## The problem
All the data that follows should be repeated exactly, without a single picture.

## Data excerpts
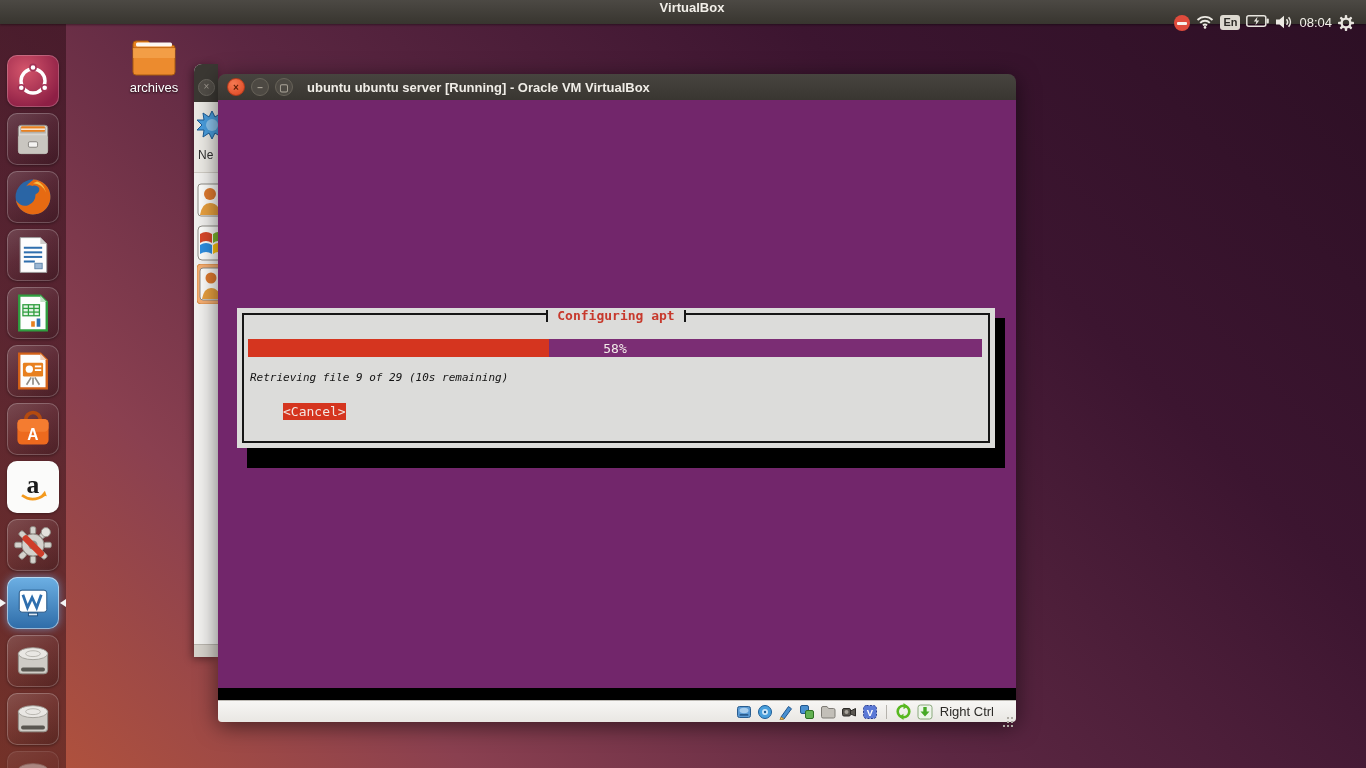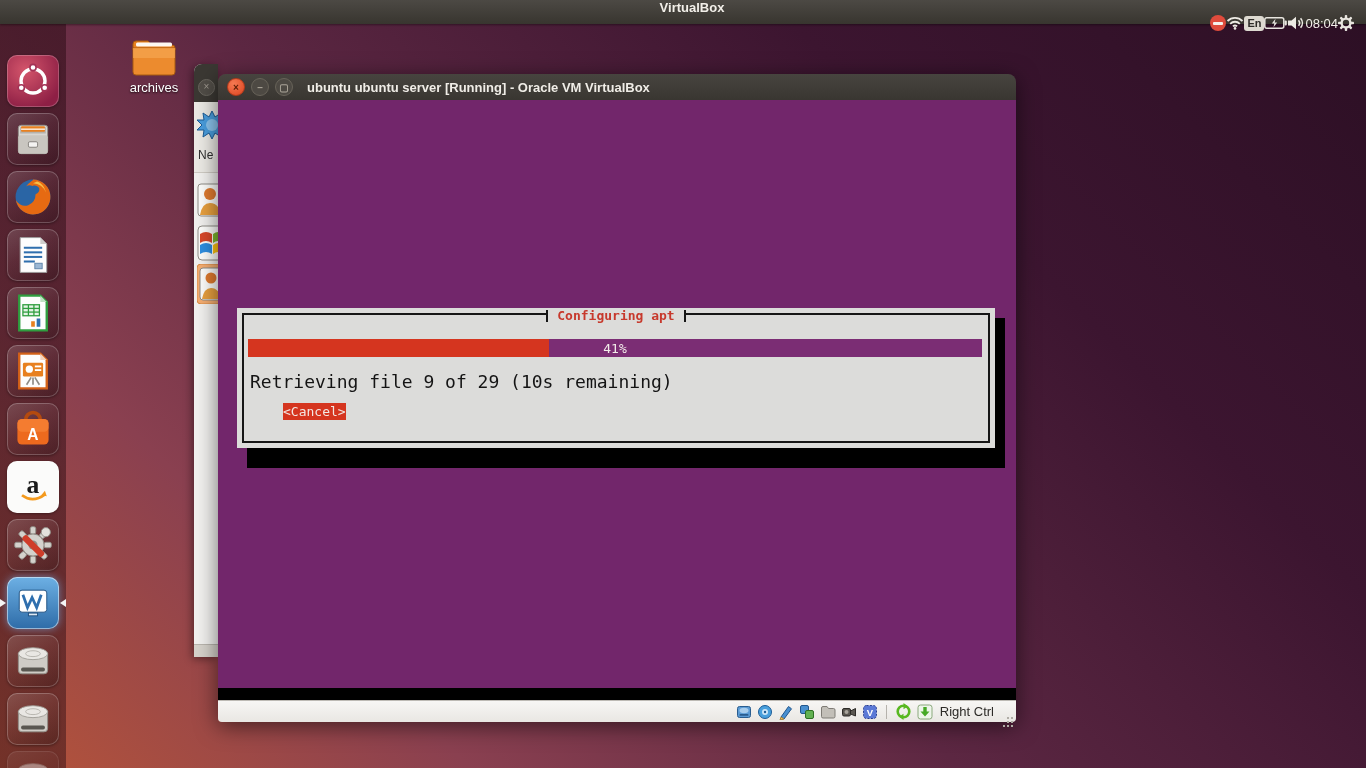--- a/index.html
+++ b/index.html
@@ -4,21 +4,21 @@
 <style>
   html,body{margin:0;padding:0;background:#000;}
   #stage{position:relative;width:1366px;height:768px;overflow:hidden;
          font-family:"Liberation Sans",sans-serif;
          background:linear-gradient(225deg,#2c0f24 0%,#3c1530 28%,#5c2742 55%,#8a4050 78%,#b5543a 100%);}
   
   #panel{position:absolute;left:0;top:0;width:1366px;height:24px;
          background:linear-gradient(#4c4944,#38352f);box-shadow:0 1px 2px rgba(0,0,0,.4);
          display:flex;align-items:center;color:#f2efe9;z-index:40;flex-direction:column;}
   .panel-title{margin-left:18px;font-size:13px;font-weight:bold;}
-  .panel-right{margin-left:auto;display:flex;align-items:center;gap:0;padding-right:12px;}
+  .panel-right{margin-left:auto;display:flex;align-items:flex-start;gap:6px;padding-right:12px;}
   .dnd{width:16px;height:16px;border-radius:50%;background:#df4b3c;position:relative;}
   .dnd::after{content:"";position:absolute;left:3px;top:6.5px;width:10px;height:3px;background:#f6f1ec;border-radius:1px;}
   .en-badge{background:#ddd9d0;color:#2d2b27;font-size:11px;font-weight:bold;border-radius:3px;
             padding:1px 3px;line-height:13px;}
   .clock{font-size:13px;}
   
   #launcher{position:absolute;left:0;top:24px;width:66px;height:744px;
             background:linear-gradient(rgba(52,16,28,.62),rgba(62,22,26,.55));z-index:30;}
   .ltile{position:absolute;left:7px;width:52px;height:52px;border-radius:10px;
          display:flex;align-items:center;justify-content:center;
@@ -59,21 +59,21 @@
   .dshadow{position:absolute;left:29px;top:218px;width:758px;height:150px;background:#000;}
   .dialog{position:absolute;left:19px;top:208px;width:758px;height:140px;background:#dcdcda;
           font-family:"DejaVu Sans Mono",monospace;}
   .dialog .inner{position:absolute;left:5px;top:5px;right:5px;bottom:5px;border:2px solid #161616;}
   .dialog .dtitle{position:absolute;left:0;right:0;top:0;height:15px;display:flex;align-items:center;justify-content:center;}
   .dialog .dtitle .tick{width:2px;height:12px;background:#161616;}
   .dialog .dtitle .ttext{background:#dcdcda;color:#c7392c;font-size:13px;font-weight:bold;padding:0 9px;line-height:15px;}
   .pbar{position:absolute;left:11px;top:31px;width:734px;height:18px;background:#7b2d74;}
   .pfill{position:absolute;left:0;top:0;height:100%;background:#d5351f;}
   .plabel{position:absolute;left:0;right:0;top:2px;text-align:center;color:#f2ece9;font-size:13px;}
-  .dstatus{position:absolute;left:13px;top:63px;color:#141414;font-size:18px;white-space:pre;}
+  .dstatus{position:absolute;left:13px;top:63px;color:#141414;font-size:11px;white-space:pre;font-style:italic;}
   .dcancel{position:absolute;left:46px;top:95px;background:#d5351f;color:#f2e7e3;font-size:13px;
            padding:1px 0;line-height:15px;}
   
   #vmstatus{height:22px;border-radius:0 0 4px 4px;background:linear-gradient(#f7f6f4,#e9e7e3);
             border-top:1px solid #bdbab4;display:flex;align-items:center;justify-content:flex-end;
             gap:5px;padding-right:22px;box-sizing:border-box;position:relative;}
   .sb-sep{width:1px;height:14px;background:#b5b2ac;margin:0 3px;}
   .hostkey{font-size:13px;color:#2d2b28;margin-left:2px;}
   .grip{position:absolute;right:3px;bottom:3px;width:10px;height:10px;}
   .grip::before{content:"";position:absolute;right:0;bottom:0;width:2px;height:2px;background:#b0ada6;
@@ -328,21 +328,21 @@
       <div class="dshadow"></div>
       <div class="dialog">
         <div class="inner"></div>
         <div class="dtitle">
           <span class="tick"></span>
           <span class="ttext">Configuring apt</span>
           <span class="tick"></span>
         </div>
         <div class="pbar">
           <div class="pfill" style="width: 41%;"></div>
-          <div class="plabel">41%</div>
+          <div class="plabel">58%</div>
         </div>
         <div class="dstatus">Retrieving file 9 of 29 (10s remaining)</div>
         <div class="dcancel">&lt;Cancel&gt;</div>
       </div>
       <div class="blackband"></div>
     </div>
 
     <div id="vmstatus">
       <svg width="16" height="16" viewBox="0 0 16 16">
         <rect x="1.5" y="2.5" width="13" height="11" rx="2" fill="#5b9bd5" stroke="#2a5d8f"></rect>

## Problem solution
--- a/index.html
+++ b/index.html
@@ -4,21 +4,21 @@
 <style>
   html,body{margin:0;padding:0;background:#000;}
   #stage{position:relative;width:1366px;height:768px;overflow:hidden;
          font-family:"Liberation Sans",sans-serif;
          background:linear-gradient(225deg,#2c0f24 0%,#3c1530 28%,#5c2742 55%,#8a4050 78%,#b5543a 100%);}
   
   #panel{position:absolute;left:0;top:0;width:1366px;height:24px;
          background:linear-gradient(#4c4944,#38352f);box-shadow:0 1px 2px rgba(0,0,0,.4);
          display:flex;align-items:center;color:#f2efe9;z-index:40;flex-direction:column;}
   .panel-title{margin-left:18px;font-size:13px;font-weight:bold;}
-  .panel-right{margin-left:auto;display:flex;align-items:center;gap:0;padding-right:12px;}
+  .panel-right{margin-left:auto;display:flex;align-items:flex-start;gap:6px;padding-right:12px;}
   .dnd{width:16px;height:16px;border-radius:50%;background:#df4b3c;position:relative;}
   .dnd::after{content:"";position:absolute;left:3px;top:6.5px;width:10px;height:3px;background:#f6f1ec;border-radius:1px;}
   .en-badge{background:#ddd9d0;color:#2d2b27;font-size:11px;font-weight:bold;border-radius:3px;
             padding:1px 3px;line-height:13px;}
   .clock{font-size:13px;}
   
   #launcher{position:absolute;left:0;top:24px;width:66px;height:744px;
             background:linear-gradient(rgba(52,16,28,.62),rgba(62,22,26,.55));z-index:30;}
   .ltile{position:absolute;left:7px;width:52px;height:52px;border-radius:10px;
          display:flex;align-items:center;justify-content:center;
@@ -59,21 +59,21 @@
   .dshadow{position:absolute;left:29px;top:218px;width:758px;height:150px;background:#000;}
   .dialog{position:absolute;left:19px;top:208px;width:758px;height:140px;background:#dcdcda;
           font-family:"DejaVu Sans Mono",monospace;}
   .dialog .inner{position:absolute;left:5px;top:5px;right:5px;bottom:5px;border:2px solid #161616;}
   .dialog .dtitle{position:absolute;left:0;right:0;top:0;height:15px;display:flex;align-items:center;justify-content:center;}
   .dialog .dtitle .tick{width:2px;height:12px;background:#161616;}
   .dialog .dtitle .ttext{background:#dcdcda;color:#c7392c;font-size:13px;font-weight:bold;padding:0 9px;line-height:15px;}
   .pbar{position:absolute;left:11px;top:31px;width:734px;height:18px;background:#7b2d74;}
   .pfill{position:absolute;left:0;top:0;height:100%;background:#d5351f;}
   .plabel{position:absolute;left:0;right:0;top:2px;text-align:center;color:#f2ece9;font-size:13px;}
-  .dstatus{position:absolute;left:13px;top:63px;color:#141414;font-size:18px;white-space:pre;}
+  .dstatus{position:absolute;left:13px;top:63px;color:#141414;font-size:11px;white-space:pre;font-style:italic;}
   .dcancel{position:absolute;left:46px;top:95px;background:#d5351f;color:#f2e7e3;font-size:13px;
            padding:1px 0;line-height:15px;}
   
   #vmstatus{height:22px;border-radius:0 0 4px 4px;background:linear-gradient(#f7f6f4,#e9e7e3);
             border-top:1px solid #bdbab4;display:flex;align-items:center;justify-content:flex-end;
             gap:5px;padding-right:22px;box-sizing:border-box;position:relative;}
   .sb-sep{width:1px;height:14px;background:#b5b2ac;margin:0 3px;}
   .hostkey{font-size:13px;color:#2d2b28;margin-left:2px;}
   .grip{position:absolute;right:3px;bottom:3px;width:10px;height:10px;}
   .grip::before{content:"";position:absolute;right:0;bottom:0;width:2px;height:2px;background:#b0ada6;
@@ -328,21 +328,21 @@
       <div class="dshadow"></div>
       <div class="dialog">
         <div class="inner"></div>
         <div class="dtitle">
           <span class="tick"></span>
           <span class="ttext">Configuring apt</span>
           <span class="tick"></span>
         </div>
         <div class="pbar">
           <div class="pfill" style="width: 41%;"></div>
-          <div class="plabel">41%</div>
+          <div class="plabel">58%</div>
         </div>
         <div class="dstatus">Retrieving file 9 of 29 (10s remaining)</div>
         <div class="dcancel">&lt;Cancel&gt;</div>
       </div>
       <div class="blackband"></div>
     </div>
 
     <div id="vmstatus">
       <svg width="16" height="16" viewBox="0 0 16 16">
         <rect x="1.5" y="2.5" width="13" height="11" rx="2" fill="#5b9bd5" stroke="#2a5d8f"></rect>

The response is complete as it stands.